# hydro system for vegitative growing



## carz (Jul 2, 2006)

I need to know the best hydroponic setup for vegitative growth.  Thanks.


----------



## Biffdoggie (Jul 2, 2006)

It depends a fair amount on how many you want to do, there are a lot of options. If you plan to do a bunch of plants beds are probably the easiest way to cram a bunch in there and you will have varying results depending on the medium you use. If you only want to do a few you can really veg some monsters in a bucket system of some type.


----------



## stevo (Jul 14, 2006)

i think the best hydro system to use for vegging is the system you intend doing your whole grow in.
what i mean is,i grow using a couple of NFT tables,one for 20 plants and the other holds 58.
once my clones are big enough they go into the system where they stay for vegging and budding.
what are you trying to do,veg in hydro then shift them to bud them up?
the NFT system works well and you can do alot of plants at once,if you give abit more info might be able to offer abit of help as to what to use for what you want to do.


----------



## Stoney Bud (Jul 14, 2006)

Hey carz, it would depend on what you expect from your crop and what type of crop you intend to have and the amount of space you're setting up.

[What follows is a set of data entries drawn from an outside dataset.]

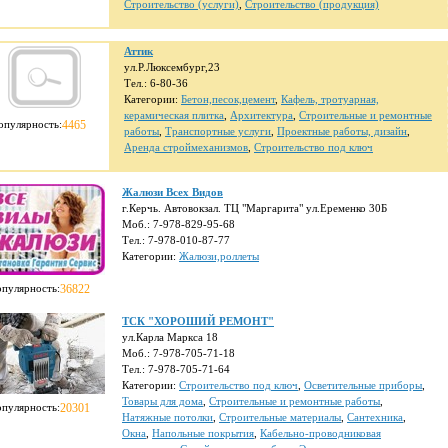
Строительство (услуги)
,
Строительство (продукция)
Аттик
ул.Р.Люксембург,23
Тел.: 6-80-36
Категории:
Бетон,песок,цемент
,
Кафель, тротуарная,
керамическая плитка
,
Архитектура
,
Строительные и ремонтные
опулярность:
4465
работы
,
Транспортные услуги
,
Проектные работы, дизайн
,
Аренда строймеханизмов
,
Строительство под ключ
Жалюзи Всех Видов
г.Керчь. Автовокзал. ТЦ "Маргарита" ул.Еременко 30Б
Моб.: 7-978-829-95-68
Тел.: 7-978-010-87-77
Категории:
Жалюзи,роллеты
опулярность:
36822
ТСК "ХОРОШИЙ РЕМОНТ"
ул.Карла Маркса 18
Моб.: 7-978-705-71-18
Тел.: 7-978-705-71-64
Категории:
Строительство под ключ
,
Осветительные приборы
,
Товары для дома
,
Строительные и ремонтные работы
,
опулярность:
20301
Натяжные потолки
,
Строительные материалы
,
Сантехника
,
Окна
,
Напольные покрытия
,
Кабельно-проводниковая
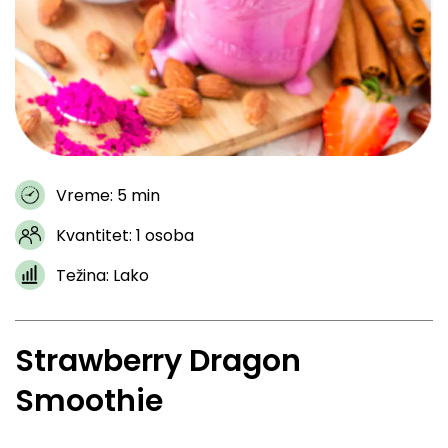
Vreme: 5 min
Kvantitet: 1 osoba
Težina: Lako
Strawberry Dragon
Smoothie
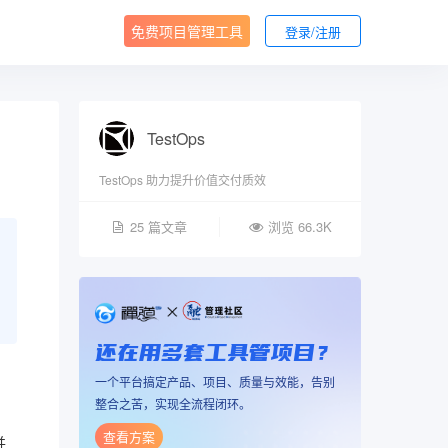
免费项目管理工具
登录/注册
TestOps
TestOps 助力提升价值交付质效
25 篇文章
浏览 66.3K
还在用多套工具管项目？
一个平台搞定产品、项目、质量与效能，告别
整合之苦，实现全流程闭环。
查看方案
并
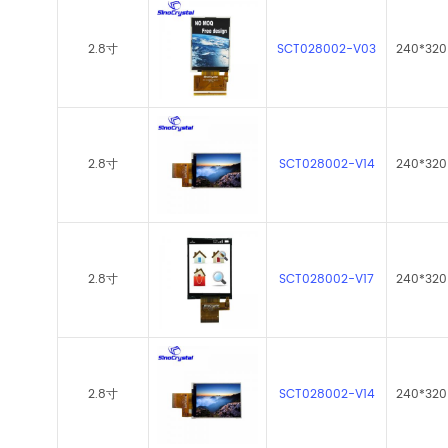
2.8寸
SCT028002-V03
240*320
2.8寸
SCT028002-V14
240*320
2.8寸
SCT028002-V17
240*320
2.8寸
SCT028002-V14
240*320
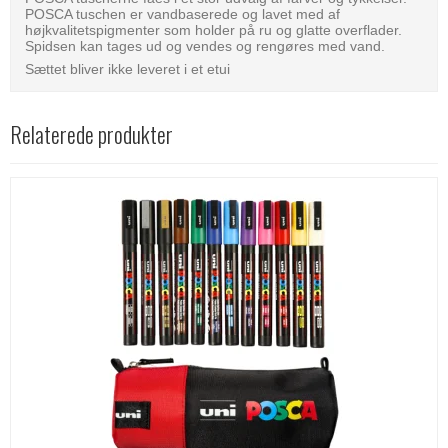
POSCA tuschen er vandbaserede og lavet med af
højkvalitetspigmenter som holder på ru og glatte overflader.
Spidsen kan tages ud og vendes og rengøres med vand.
Sættet bliver ikke leveret i et etui
Relaterede produkter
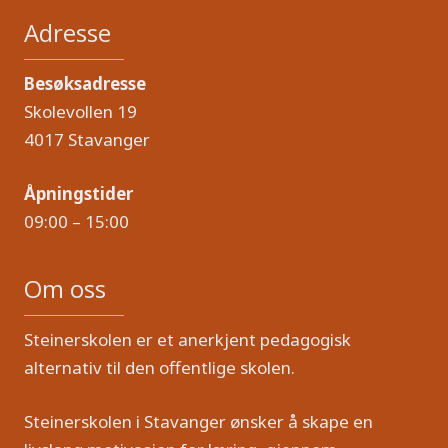
Adresse
Besøksadresse
Skolevollen 19
4017 Stavanger
Åpningstider
09:00 – 15:00
Om oss
Steinerskolen er et anerkjent pedagogisk
alternativ til den offentlige skolen.
Steinerskolen i Stavanger ønsker å skape en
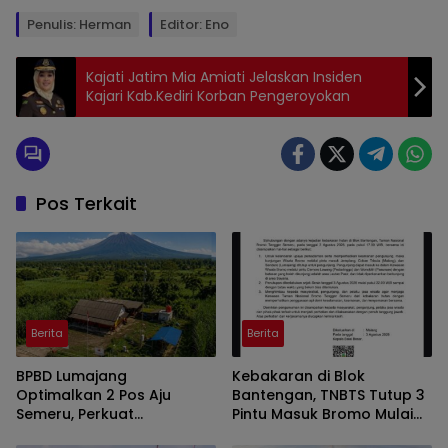
Penulis: Herman
Editor: Eno
Kajati Jatim Mia Amiati Jelaskan Insiden
Kajari Kab.Kediri Korban Pengeroyokan
Pos Terkait
Berita
Berita
BPBD Lumajang
Kebakaran di Blok
Optimalkan 2 Pos Aju
Bantengan, TNBTS Tutup 3
Semeru, Perkuat
Pintu Masuk Bromo Mulai
Peringatan Dini di Kawasan
Malam Ini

How big is your grow area?

How tall can your plants get?

Do you want to automate the entire thing or have chores to do each night?

Are you using well water or "city" water?

What lights do you intend to use?

What nutes are you going to use?

What media do you intend to use?

What strains are you going to grow?

Are you growing in a controled enviroment using air conditioning?

Do you intend to use CO2?


You're question depends on these factors before I can give you a solid answer.


----------